Obamacare helping improve access to medical care for the poor, new studies show
Reporting from Washington — States’ Medicaid expansions through the Affordable Care Act are helping low-income patients access medical care and improving hospitals’ bottom lines, according to two new studies that add to growing evidence about the benefits of the health law.
Fewer low-income residents of Kentucky and Arkansas, two poor states that expanded Medicaid in 2014, reported problems paying medical bills after the coverage expansions, especially compared with residents of Texas, which has rejected the health law.
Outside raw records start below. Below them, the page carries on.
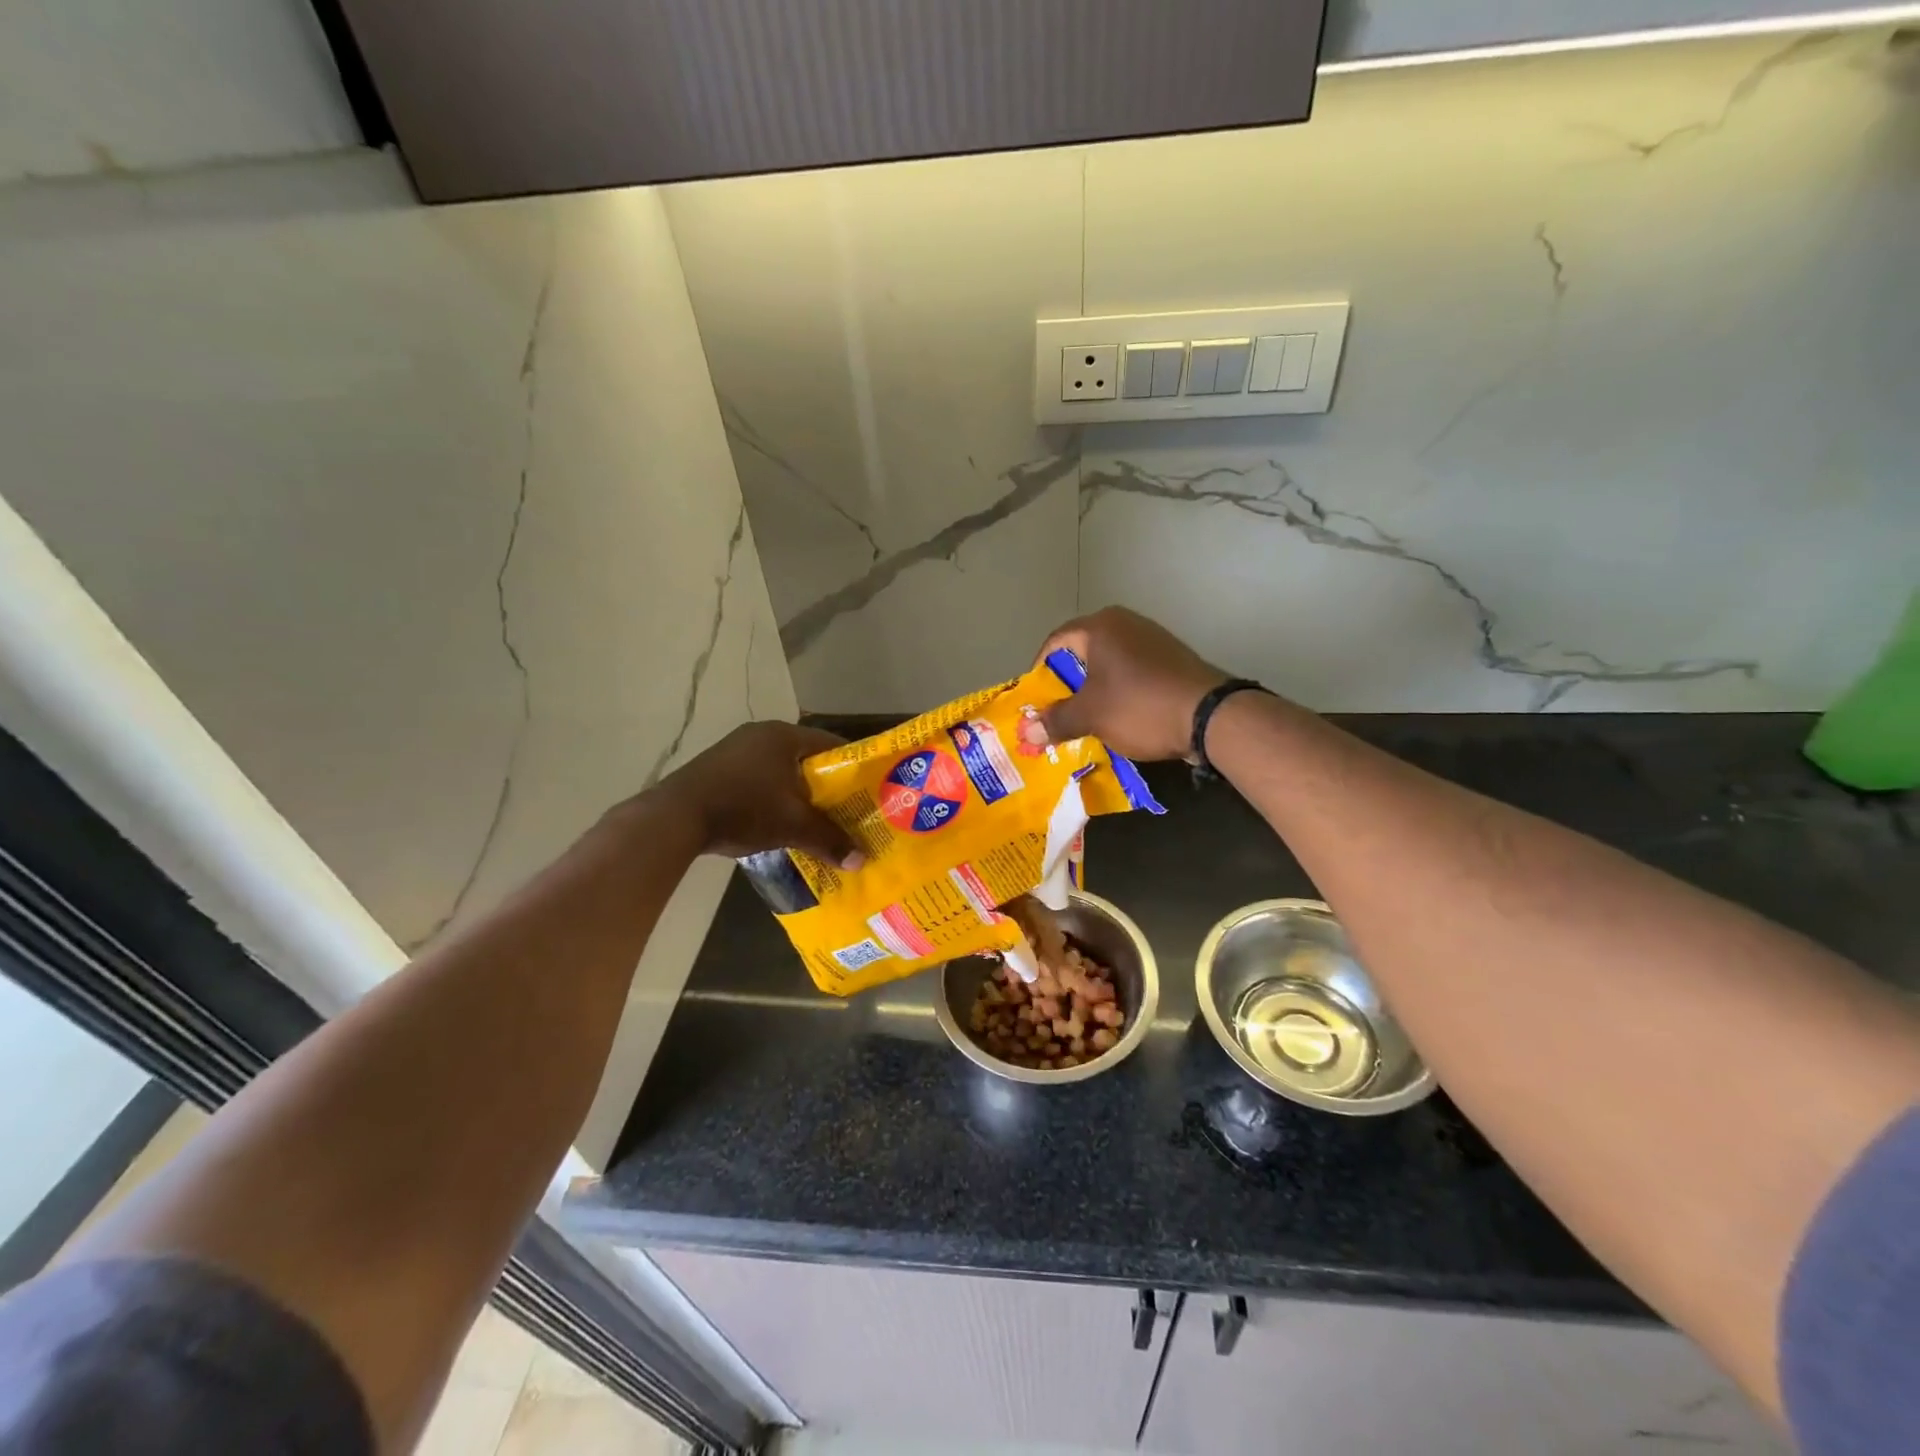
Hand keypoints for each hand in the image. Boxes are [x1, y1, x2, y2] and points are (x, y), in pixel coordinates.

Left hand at [655, 722, 861, 866]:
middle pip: (805, 757)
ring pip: (779, 769)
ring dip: (795, 792)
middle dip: (824, 784)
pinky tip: (775, 819)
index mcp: (783, 735)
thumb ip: (829, 839)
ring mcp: (734, 749)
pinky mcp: (716, 768)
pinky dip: (770, 795)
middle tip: (844, 808)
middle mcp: (760, 734)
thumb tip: (861, 860)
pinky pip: (756, 778)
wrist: (675, 817)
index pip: (830, 744)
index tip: (867, 788)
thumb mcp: (792, 825)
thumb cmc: (744, 808)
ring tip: (812, 818)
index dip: (851, 766)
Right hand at [1037, 608, 1229, 761]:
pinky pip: (1132, 673)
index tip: (1036, 703)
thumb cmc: (1139, 706)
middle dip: (1067, 686)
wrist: (1210, 716)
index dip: (1040, 673)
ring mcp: (1152, 639)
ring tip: (1087, 720)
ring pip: (1108, 665)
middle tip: (1058, 715)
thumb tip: (1026, 732)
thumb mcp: (1091, 716)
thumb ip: (1056, 721)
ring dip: (1094, 691)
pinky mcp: (1171, 659)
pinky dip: (1120, 692)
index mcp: (1099, 627)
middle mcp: (1125, 623)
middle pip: (1082, 653)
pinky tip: (1120, 718)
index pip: (1055, 643)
And hospitals in Medicaid expansion states saw a marked decline in the share of patients without insurance compared with hospitals in states that have not broadened access to Medicaid, a second study found.
“Our findings underscore the significant benefits of Medicaid expansion not only for low-income adults, but also for the hospitals that serve this population,” the authors of that study conclude.
The two studies, both published Tuesday in the journal Health Affairs, come as new states consider Medicaid expansion, a key pillar of the healthcare law that President Obama signed in 2010.
To date, 30 states and the District of Columbia have elected to take federal aid to broaden eligibility for Medicaid to low-income, working-age adults. (The program traditionally limited coverage to vulnerable populations such as poor children, seniors and the disabled.)
Several more traditionally conservative states, including Louisiana, South Dakota and Wyoming, are looking into expanding.
But many Republican governors and state legislators continue to reject Medicaid expansion, arguing that the program is ineffective and unaffordable.
Meanwhile, in Washington, congressional Republicans for the first time have passed a bill to repeal most of Obamacare, which the president vetoed Friday.
GOP resistance to Obamacare is already affecting low-income residents, the new studies suggest.
In Texas, for example, the percentage of residents reporting trouble paying medical bills, skipping prescriptions or delaying care because of cost barely moved between 2013 and 2014.
By comparison, Kentucky and Arkansas saw major declines in all three measures of access to medical care after the Medicaid expansion began in 2014.
The share of residents in the two states who reported skipping a medication because of cost fell more than 10 percentage points. And the percentage of Kentucky residents who said they had trouble paying medical bills dropped by more than 14 percentage points, from 42.7% to 28.4%.
Researchers also found major gains in the share of residents who said they had a checkup in the prior year, which increased more than 8 percentage points in both Kentucky and Arkansas.
And they found sizable increases in the percentage of patients with chronic medical conditions who got regular care, which increased more than 6 percentage points in the two states.
Texas, by contrast, saw a decline in the percentage of chronically ill residents who got regular care between 2013 and 2014, according to the study, which was based on a telephone survey of 5,665 low-income, working-age adults in the three states.
Researchers at Harvard chose the states in part because the three have historically had high uninsured rates and because Kentucky and Arkansas chose different models of Medicaid expansion.
Kentucky took a more traditional approach, enrolling poor adults in a standard government Medicaid plan. Arkansas set up a new system that allows Medicaid enrollees to select a subsidized commercial health plan.
The Arkansas system, which was approved by Republican lawmakers in the state, has been held up as a potential conservative alternative to traditional Medicaid.
The researchers found little difference in the impact of the two expansions.
“Deciding whether or not to expand matters much more than deciding how to expand,” the study concluded. “Both Arkansas’ private option and Kentucky’s traditional Medicaid expansion appear to be promising approaches that have thus far generated similar improvements in access care.”
The researchers found less evidence that the improved access was delivering better health, as residents’ self-reported health changed little in all three states.
Dr. Benjamin Sommers, one of the study’s authors, said he hoped researchers would be able to dig into the health effects of the coverage expansions further as more data become available.